COVID Data Analysis

Executed data science and machine learning methods to analyze the COVID-19 data (change in commute, number of hospital visits, etc.) using PostgreSQL to store the data and Pandas, NumPy, scikit-learn and OpenCV to process the data.

Data Mining

Firstly, I performed some data mining to access data that can help me analyze COVID-19 Data, such as weather, transportation, and hospital cases, from various sources.

Data Staging

Secondly, data staging normalized the gathered data and created SQL DBs.

Data Visualization & Feel

Third, relevant SQL queries should be created to give a feel for the data.

For example, the query below gives you the number of cases in Ottawa and Toronto grouped by quarter and drilled down to months of the year during workplace closure, restrictions on gatherings, and stay-at-home order periods.

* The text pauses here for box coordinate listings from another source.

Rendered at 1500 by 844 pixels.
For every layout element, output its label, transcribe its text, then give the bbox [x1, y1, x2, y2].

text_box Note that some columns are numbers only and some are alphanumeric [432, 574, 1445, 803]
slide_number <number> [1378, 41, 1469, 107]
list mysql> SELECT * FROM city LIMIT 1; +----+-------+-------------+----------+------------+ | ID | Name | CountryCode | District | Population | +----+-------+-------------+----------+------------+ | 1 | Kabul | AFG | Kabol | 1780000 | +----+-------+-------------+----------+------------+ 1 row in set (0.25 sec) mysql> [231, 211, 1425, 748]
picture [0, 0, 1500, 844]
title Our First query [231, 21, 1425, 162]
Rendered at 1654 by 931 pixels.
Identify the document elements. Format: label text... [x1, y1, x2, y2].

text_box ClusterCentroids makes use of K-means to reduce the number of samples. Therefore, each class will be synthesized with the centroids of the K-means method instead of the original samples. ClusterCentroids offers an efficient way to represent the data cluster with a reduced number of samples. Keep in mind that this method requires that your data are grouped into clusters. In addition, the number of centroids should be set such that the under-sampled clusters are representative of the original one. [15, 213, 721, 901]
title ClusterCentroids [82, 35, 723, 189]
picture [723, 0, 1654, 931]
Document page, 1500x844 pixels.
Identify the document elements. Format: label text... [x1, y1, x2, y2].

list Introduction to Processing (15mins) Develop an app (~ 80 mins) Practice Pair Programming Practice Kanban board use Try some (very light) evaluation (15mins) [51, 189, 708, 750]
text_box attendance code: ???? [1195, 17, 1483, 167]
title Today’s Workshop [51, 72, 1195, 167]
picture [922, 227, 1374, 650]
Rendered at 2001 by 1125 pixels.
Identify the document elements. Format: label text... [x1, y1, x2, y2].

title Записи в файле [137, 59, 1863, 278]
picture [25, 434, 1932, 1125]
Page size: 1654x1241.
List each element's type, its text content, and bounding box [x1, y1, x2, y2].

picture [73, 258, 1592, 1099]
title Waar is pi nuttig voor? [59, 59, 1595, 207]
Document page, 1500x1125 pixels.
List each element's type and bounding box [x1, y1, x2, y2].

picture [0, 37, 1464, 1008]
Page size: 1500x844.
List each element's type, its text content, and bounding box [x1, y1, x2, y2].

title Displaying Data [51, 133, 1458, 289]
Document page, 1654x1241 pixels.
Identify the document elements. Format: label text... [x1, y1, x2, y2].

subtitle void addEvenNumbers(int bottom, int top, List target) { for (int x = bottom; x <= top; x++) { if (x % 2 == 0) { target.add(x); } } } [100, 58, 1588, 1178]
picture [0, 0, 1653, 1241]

SELECT D.year_and_quarter, D.year_and_month, L.phu_name, M.title, SUM(F.num_resolved + F.num_unresolved + F.num_fatal) total_num_cases
FROM covid.fact_table F
INNER JOIN covid.reported_date D on D.reported_date_key = F.reported_date_surrogate 
INNER JOIN covid.phu_location L on L.phu_location_key = F.phu_location_surrogate 
INNER JOIN covid.special_measures M on M.special_measures_key = F.special_measures_surrogate 
WHERE L.phu_name in ('Ottawa Public Health', 'Toronto Public Health') AND M.title in ('restrictions_on_gatherings', 'stay_at_home', 'workplace_closure')
GROUP BY D.year_and_quarter, D.year_and_month, L.phu_name, M.title
ORDER BY L.phu_name, D.year_and_month;

Here are all of the queries I tried to get a feel of the data in the following link: https://docs.google.com/document/d/1eihbuxC4YZpmtLb3oDhYONP5leG3y1_6hwXBLrquEDI/edit?usp=sharing The document also includes a dashboard created using Tableau to visualize the data.

Data Analysis With AI

With the gathered data, we built unsupervised machine-learning models using scikit-learn and OpenCV to discover patterns and insights.